For Sanders and the far-left, the result of the vote will be depressing to say the least. Eight members of the Democratic Caucus voting against the measure is a sign that, whilst Sanders’ socialist policies are very popular amongst his supporters, he still lacks the necessary support in Washington to get them through Congress.
The current minimum wage, $7.25, was set in 2007, though Sanders has frequently attacked it for being too low, labelling it a ‘starvation wage’. Under his proposal, the wage would have been raised to $15 per hour over 5 years. In a floor speech, Sanders said, “The reality is that the minimum wage has lost over 30 percent of its purchasing power since 1968. The minimum wage is worth a lot less now than it used to be.” The amendment he proposed would also have raised the $2.13 tipped minimum wage for waiters and bartenders (which was last changed it 1991) to $14.95 per hour over seven years.
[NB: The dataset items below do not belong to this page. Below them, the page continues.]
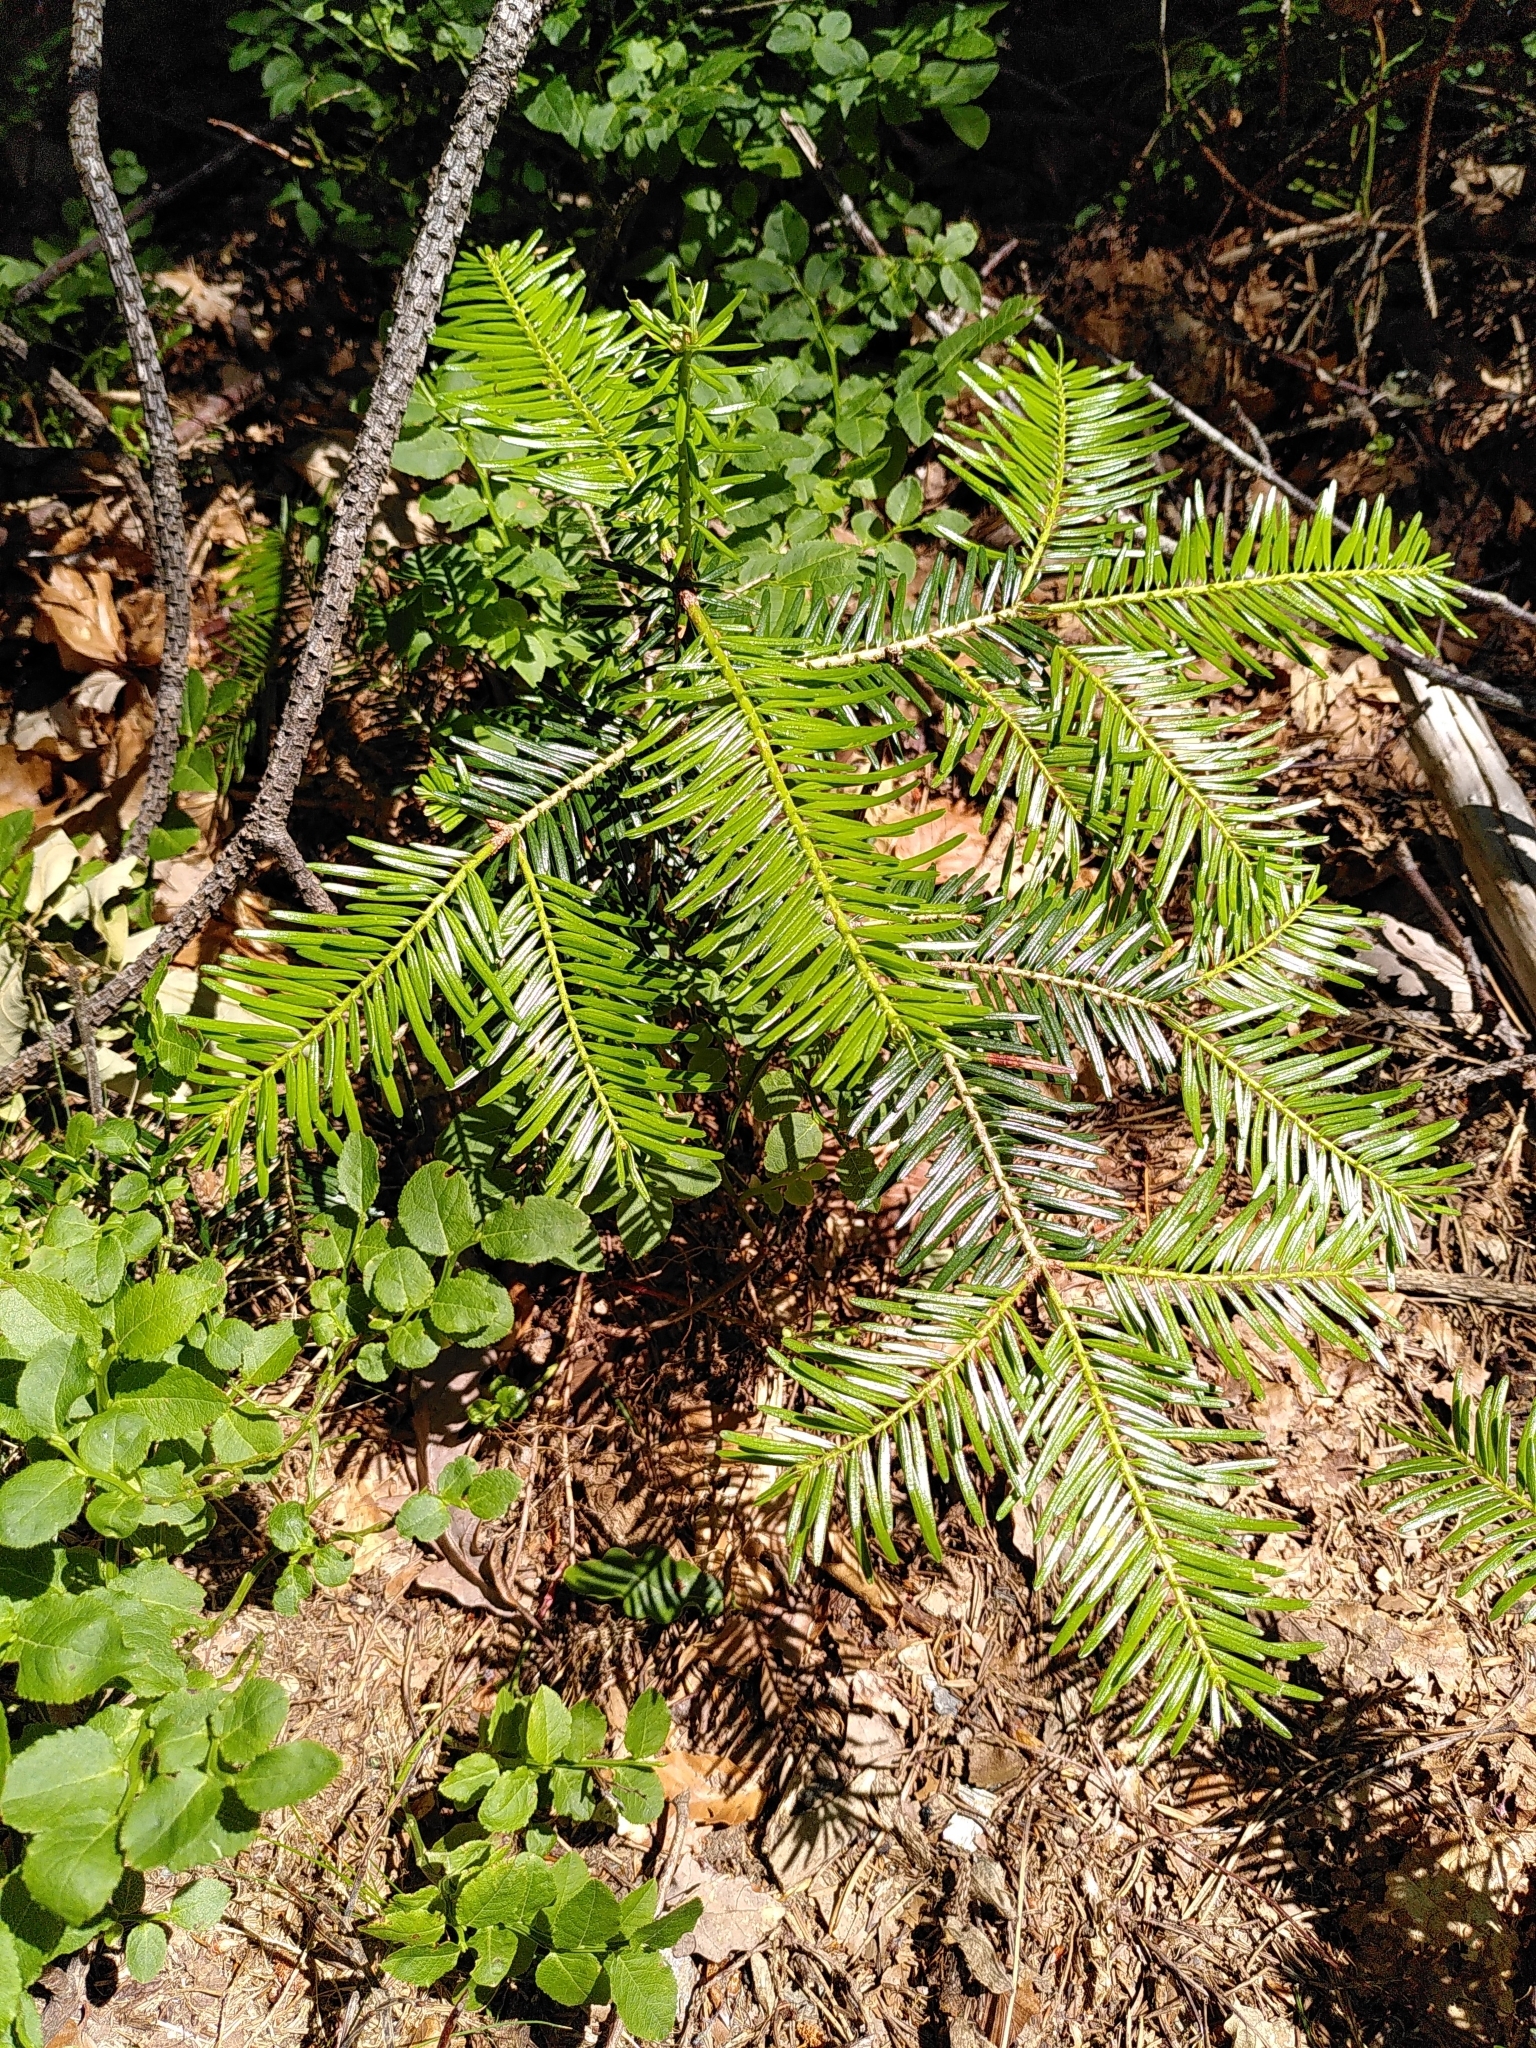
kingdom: Plantae
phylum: Tracheophyta
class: Pinopsida
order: Pinales
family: Pinaceae
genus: Abies
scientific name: Abies alba
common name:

If Sanders had been successful in raising the minimum wage, it is likely it would have had mixed results. The Congressional Budget Office estimates that 900,000 people would be lifted out of poverty. However, it also estimates that the move would cost 1.4 million jobs.
Whilst it is unlikely, it isn’t unthinkable that a $15 minimum wage could gain the support of Republicans. Senator Josh Hawley (R-MO), for example, previously expressed support for a $15 federal minimum wage, but only for employees who work for a company which is worth more than $1 billion. New York City and Washington DC already have a $15 minimum wage, and some states, including California, Connecticut, Illinois, Maryland, Massachusetts, New Jersey, and new York, are gradually lifting their minimum wage to $15.